Problem to work on:
Put the lines of the material below, starting at the line containing "country: Mexico" and ending at the line containing "collection date: 1945-01-08", with both of those lines included, into a Markdown table. Use the columns Row and Line, give each row a number, and leave out blank lines.

Task inputs:
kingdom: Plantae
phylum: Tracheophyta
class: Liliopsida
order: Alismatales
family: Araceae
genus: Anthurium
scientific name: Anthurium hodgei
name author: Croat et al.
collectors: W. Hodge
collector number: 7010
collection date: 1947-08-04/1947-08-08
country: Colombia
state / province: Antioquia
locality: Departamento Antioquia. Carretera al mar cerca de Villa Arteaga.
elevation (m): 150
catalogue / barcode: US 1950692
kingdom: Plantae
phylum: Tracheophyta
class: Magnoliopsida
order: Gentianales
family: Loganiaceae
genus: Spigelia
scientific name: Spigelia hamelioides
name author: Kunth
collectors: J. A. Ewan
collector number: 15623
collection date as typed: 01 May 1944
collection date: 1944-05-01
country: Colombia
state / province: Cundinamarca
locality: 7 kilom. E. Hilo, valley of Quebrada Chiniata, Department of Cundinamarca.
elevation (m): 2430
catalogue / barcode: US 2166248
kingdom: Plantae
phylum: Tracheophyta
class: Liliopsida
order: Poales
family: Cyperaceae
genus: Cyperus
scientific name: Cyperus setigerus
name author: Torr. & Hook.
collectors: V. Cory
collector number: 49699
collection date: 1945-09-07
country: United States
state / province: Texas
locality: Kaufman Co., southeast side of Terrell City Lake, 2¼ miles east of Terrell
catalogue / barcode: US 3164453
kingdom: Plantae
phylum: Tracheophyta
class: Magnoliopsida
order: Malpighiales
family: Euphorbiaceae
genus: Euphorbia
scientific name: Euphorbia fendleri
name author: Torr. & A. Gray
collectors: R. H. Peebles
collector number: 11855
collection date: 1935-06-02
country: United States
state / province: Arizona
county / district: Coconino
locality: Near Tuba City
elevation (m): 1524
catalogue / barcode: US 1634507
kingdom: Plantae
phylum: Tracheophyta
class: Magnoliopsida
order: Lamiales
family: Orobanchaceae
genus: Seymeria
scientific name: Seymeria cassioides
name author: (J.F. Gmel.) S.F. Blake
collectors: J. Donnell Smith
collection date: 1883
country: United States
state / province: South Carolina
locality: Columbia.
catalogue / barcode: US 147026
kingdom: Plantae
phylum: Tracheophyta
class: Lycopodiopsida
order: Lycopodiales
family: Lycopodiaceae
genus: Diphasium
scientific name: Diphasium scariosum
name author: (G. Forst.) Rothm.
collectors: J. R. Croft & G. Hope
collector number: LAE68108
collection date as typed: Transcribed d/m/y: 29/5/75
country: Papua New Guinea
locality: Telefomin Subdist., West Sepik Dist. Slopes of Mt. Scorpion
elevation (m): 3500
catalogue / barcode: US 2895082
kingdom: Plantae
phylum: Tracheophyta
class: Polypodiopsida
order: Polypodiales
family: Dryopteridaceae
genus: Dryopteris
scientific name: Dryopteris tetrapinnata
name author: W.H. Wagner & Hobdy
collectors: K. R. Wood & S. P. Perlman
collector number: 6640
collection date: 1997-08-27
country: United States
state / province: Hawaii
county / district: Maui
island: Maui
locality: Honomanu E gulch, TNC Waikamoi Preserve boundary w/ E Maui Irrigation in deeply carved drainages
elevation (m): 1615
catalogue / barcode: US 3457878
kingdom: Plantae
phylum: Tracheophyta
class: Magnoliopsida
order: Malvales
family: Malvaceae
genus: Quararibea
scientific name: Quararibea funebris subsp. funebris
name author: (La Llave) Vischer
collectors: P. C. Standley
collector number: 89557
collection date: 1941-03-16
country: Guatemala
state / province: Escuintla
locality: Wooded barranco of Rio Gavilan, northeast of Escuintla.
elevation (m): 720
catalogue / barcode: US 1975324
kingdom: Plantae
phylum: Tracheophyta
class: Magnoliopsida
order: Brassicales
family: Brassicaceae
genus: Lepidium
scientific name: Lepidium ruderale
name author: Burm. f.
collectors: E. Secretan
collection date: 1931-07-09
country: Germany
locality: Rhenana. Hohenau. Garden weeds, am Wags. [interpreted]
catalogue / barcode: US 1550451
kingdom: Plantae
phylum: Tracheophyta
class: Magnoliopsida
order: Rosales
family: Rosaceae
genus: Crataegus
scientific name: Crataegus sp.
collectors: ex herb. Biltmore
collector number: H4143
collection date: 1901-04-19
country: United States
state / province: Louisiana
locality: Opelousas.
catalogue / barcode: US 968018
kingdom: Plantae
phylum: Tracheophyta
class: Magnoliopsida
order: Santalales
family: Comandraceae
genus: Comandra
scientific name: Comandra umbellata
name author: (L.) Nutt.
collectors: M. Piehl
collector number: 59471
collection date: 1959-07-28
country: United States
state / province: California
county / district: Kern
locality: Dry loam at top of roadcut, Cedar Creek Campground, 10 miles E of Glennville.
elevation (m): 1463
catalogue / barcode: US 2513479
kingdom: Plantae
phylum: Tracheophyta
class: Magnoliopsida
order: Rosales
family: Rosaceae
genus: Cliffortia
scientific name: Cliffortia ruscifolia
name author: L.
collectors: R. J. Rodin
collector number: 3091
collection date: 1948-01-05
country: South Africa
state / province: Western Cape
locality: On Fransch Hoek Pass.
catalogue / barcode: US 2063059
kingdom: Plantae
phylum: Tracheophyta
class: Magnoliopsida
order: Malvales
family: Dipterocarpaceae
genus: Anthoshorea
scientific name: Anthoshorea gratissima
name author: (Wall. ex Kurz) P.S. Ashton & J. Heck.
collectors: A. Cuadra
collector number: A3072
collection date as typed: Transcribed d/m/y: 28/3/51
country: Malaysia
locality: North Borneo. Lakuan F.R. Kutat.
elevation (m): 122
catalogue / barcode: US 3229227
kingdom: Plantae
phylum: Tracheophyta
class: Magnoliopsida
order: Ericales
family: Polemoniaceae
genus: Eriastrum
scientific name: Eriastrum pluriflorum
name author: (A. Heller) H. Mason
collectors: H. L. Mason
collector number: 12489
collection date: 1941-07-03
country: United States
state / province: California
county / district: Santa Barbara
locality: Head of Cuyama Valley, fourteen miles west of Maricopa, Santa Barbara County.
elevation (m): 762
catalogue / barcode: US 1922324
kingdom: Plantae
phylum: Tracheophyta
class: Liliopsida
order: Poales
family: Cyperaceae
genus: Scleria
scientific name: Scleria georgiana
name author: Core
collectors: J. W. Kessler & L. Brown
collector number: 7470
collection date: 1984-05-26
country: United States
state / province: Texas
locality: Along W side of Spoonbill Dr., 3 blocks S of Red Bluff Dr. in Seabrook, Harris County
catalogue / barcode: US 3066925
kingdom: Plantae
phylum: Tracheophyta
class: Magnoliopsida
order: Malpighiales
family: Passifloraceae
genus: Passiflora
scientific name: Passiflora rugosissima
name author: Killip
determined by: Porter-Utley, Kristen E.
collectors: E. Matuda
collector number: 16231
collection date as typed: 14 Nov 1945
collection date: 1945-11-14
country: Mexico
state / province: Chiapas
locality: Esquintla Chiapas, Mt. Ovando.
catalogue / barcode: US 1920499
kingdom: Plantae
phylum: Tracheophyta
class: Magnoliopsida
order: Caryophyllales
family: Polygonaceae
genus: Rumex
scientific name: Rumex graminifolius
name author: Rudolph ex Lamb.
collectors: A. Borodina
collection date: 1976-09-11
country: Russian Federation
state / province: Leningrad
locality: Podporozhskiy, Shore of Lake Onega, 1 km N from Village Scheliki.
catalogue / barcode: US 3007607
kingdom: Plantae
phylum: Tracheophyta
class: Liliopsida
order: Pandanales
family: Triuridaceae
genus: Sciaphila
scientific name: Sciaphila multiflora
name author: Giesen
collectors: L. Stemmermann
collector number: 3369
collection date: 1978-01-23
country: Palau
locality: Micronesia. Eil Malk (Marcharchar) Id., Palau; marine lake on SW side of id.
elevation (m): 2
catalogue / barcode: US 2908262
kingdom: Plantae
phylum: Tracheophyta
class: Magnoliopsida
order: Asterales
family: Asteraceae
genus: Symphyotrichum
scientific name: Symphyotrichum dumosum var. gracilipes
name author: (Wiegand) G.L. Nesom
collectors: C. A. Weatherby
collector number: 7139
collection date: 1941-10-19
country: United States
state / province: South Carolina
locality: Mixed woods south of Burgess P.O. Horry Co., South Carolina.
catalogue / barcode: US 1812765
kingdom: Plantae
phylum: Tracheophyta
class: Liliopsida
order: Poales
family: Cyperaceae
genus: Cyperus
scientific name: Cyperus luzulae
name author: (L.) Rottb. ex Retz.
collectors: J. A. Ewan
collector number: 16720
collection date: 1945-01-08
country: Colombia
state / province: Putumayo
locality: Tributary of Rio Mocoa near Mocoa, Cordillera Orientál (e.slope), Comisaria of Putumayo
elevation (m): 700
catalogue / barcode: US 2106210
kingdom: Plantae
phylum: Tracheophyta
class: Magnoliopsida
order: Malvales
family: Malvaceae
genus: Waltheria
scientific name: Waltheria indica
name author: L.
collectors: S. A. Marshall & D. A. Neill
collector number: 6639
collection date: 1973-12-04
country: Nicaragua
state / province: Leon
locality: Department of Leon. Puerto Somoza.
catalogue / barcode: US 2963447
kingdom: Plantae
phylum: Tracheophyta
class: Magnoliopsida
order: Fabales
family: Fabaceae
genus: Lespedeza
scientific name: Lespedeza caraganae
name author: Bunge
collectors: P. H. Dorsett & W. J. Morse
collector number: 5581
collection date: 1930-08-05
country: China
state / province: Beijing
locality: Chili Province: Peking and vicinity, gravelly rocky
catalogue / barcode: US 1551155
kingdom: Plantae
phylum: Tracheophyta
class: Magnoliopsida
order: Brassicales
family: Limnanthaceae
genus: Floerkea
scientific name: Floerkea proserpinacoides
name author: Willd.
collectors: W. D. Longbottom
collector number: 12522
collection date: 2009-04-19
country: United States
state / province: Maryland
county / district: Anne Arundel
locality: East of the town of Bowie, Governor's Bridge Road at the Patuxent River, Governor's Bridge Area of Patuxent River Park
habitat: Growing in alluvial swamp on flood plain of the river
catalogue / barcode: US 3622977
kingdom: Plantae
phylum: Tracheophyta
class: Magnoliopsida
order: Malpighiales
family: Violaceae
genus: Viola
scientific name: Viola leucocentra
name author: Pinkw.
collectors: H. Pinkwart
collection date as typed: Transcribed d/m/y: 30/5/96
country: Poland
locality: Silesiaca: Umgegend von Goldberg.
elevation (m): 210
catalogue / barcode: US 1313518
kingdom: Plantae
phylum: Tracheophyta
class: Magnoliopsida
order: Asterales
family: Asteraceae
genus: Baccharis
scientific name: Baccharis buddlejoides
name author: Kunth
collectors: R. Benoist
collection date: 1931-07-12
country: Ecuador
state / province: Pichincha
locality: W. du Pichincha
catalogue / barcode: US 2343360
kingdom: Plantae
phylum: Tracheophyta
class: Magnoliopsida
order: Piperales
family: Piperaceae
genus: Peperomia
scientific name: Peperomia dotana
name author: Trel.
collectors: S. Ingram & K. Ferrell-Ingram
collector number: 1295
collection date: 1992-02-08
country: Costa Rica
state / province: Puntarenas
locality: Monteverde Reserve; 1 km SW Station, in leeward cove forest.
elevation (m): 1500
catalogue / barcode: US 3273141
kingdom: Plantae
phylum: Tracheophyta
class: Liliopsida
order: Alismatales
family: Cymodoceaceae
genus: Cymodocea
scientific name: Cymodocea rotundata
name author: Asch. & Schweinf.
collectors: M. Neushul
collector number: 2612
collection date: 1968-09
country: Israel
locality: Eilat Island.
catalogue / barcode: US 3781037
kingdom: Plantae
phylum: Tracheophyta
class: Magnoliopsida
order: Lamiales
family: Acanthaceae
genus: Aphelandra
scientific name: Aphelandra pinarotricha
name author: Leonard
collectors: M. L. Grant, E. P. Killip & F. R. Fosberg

Worked solution:
| Row | Line |
|---|---|
| 1 | country: Mexico |
| 2 | state / province: Chiapas |
| 3 | locality: Esquintla Chiapas, Mt. Ovando. |
| 4 | catalogue / barcode: US 1920499 |
| 5 | kingdom: Plantae |
| 6 | phylum: Tracheophyta |
| 7 | class: Magnoliopsida |
| 8 | order: Caryophyllales |
| 9 | family: Polygonaceae |
| 10 | genus: Rumex |
| 11 | scientific name: Rumex graminifolius |
| 12 | name author: Rudolph ex Lamb. |
| 13 | collectors: A. Borodina |
| 14 | collection date: 1976-09-11 |
| 15 | country: Russian Federation |
| 16 | state / province: Leningrad |
| 17 | locality: Podporozhskiy, Shore of Lake Onega, 1 km N from Village Scheliki. |
| 18 | catalogue / barcode: US 3007607 |
| 19 | kingdom: Plantae |
| 20 | phylum: Tracheophyta |
| 21 | class: Liliopsida |
| 22 | order: Pandanales |
| 23 | family: Triuridaceae |
| 24 | genus: Sciaphila |
| 25 | scientific name: Sciaphila multiflora |
| 26 | name author: Giesen |
| 27 | collectors: L. Stemmermann |
| 28 | collector number: 3369 |
| 29 | collection date: 1978-01-23 |
| 30 | country: Palau |
| 31 | locality: Micronesia. Eil Malk (Marcharchar) Id., Palau; marine lake on SW side of id. |
| 32 | elevation (m): 2 |
| 33 | catalogue / barcode: US 2908262 |
| 34 | kingdom: Plantae |
| 35 | phylum: Tracheophyta |
| 36 | class: Magnoliopsida |
| 37 | order: Asterales |
| 38 | family: Asteraceae |
| 39 | genus: Symphyotrichum |
| 40 | scientific name: Symphyotrichum dumosum var. gracilipes |
| 41 | name author: (Wiegand) G.L. Nesom |
| 42 | collectors: C. A. Weatherby |
| 43 | collector number: 7139 |
| 44 | collection date: 1941-10-19 |
| 45 | country: United States |
| 46 | state / province: South Carolina |
| 47 | locality: Mixed woods south of Burgess P.O. Horry Co., South Carolina. |
| 48 | catalogue / barcode: US 1812765 |
| 49 | kingdom: Plantae |
| 50 | phylum: Tracheophyta |
| 51 | class: Liliopsida |
| 52 | order: Poales |
| 53 | family: Cyperaceae |
| 54 | genus: Cyperus |
| 55 | scientific name: Cyperus luzulae |
| 56 | name author: (L.) Rottb. ex Retz. |
| 57 | collectors: J. A. Ewan |
| 58 | collector number: 16720 |
| 59 | collection date: 1945-01-08 |